Plug it into the equation and you get 13/14 r

What I don't get is part b since they haven't mentioned whether how full the cup is? How do we find its centre of mass?

 

[Doc Al]

What I don't get is part b since they haven't mentioned whether how full the cup is?

They say the liquid fills the cup.

 

[Taniaz]

They say the liquid fills the cup.

So wouldn't the centre of mass of the liquid be the same as that of the cup? I tried that, fit it into my equation but it still doesn't give me the required answer.
M( 13/14)r +M' (x) / (M + M') where x is the centre of mass of the liquid which I don't know.
Am I right in using surface densities? I used this because it said a thin cup and it's hollow as well. Or should volume densities be used?

 

[Doc Al]

So wouldn't the centre of mass of the liquid be the same as that of the cup?

Are the centers of mass of the solid and hollow hemispheres the same?

 

[Taniaz]

The centre of mass of a hemispherical shell is r/2 from the flat side and for a solid hemisphere it is 3r/8 from the flat side.

 

[Doc Al]

The centre of mass of a hemispherical shell is r/2 from the flat side and for a solid hemisphere it is 3r/8 from the flat side.

Good. Now make use of that fact.

 

[Taniaz]

I've tried but it's not worked. I have just been using surface densities and not volume densities to find the mass.

So for part a this is what I did: My diagram included a horizontal goblet with the x-axis as it's line of symmetry.
C.O.M of the hemispherical shell = r/2 + r (from the start till the base)
C.O.M of the stem is r/2 to the base
C.O.M circle = 0 since it's to the base itself

Then Mass = surface density x area ; surface density is represented by sigma
Area of hemisphere = 2 pi r^2 so m= 2 pi r^2 (sigma) Area of circle = pi r^2 so m = pi r^2 (sigma)
And m of stem = 1/4 (mass of hemisphere) = pi r ^2 /2 (sigma)

Then my equation for an empty goblet became:

(r/2 + r) ( 2 pi r^2 sigma) + (r/2)( pi r^2 /2 sigma) + 0( pi r^2 sigma) / ( 2 pi r^2 sigma + pi r^2 /2 sigma +( pi r^2 sigma)

the pi r^2 sigma terms cancel out leaving me with:

(r/2 + r) + (r/2)(1/2) / 2 + (1/2) + (1) = (13/4) r / (7/2) = (13/14)r

For part b, when they put in the liquid, what am I supposed to take, the surface density or the volume density? I'm not sure how to go about it.

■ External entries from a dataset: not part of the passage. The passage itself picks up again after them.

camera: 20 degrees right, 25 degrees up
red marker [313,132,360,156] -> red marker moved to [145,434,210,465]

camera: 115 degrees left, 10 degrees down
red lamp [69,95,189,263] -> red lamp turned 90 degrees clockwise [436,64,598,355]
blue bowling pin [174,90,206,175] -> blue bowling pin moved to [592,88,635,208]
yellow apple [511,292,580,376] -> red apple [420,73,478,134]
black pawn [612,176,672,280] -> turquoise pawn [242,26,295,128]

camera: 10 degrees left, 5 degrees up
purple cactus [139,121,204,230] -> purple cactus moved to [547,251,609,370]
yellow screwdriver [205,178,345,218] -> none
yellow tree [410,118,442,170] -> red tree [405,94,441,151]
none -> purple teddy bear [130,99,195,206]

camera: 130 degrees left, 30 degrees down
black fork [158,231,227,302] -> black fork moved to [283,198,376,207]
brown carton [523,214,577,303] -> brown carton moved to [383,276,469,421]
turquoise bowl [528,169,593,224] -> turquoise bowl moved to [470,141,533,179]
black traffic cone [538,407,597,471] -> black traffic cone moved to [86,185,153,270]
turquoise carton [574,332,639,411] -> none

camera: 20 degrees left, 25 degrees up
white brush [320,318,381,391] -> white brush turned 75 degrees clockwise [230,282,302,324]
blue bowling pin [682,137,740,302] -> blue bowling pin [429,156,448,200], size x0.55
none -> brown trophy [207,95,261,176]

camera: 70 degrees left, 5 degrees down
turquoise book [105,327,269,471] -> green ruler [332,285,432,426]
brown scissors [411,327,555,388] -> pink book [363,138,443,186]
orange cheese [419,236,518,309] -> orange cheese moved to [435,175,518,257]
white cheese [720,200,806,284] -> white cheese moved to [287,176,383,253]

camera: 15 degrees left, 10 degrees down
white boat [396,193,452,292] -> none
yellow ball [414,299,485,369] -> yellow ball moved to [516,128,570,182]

Even if I take it as the completely filled and I take the surface density, all I get is:

M(13/14)r + M' (r/2 +r) / (M+M') and simplifying this does not give (39/65) r (M'/M+M')

 

[Doc Al]

You have the center of mass of the empty goblet and of the filled liquid. Now find the center of mass of the system. (No need for any densities.)

 

[Taniaz]

For the centre of mass of the liquid, should I take it till the base if the goblet or just it's centre of mass alone?
So for the latter case my equation would become:

M (13/14)r +M'(r/2) / (M+M')
but how do I simplify this equation? I can't add the variables in the numerator?

 

[Taniaz]

Got it!
Basically we assume the liquid to be a solid hemispherical shell and not hollow so the c.o.m of the shell from the curved surface is 5/8 r but since it's to the base it will be 5/8 r + r where r is the length of the stem. Then because it's asking for the difference we basically have to subtract it from that of the empty goblet.
So the equation is
M'(5/8 r + r) + M(13/14)r / M+M'
- M (13/14)r/M
= 39/56 r (M'/M+M')

 

[Doc Al]

Good!

 

[Taniaz]

Thank you.

Doc Al would you mind taking a look at the new question I posted please?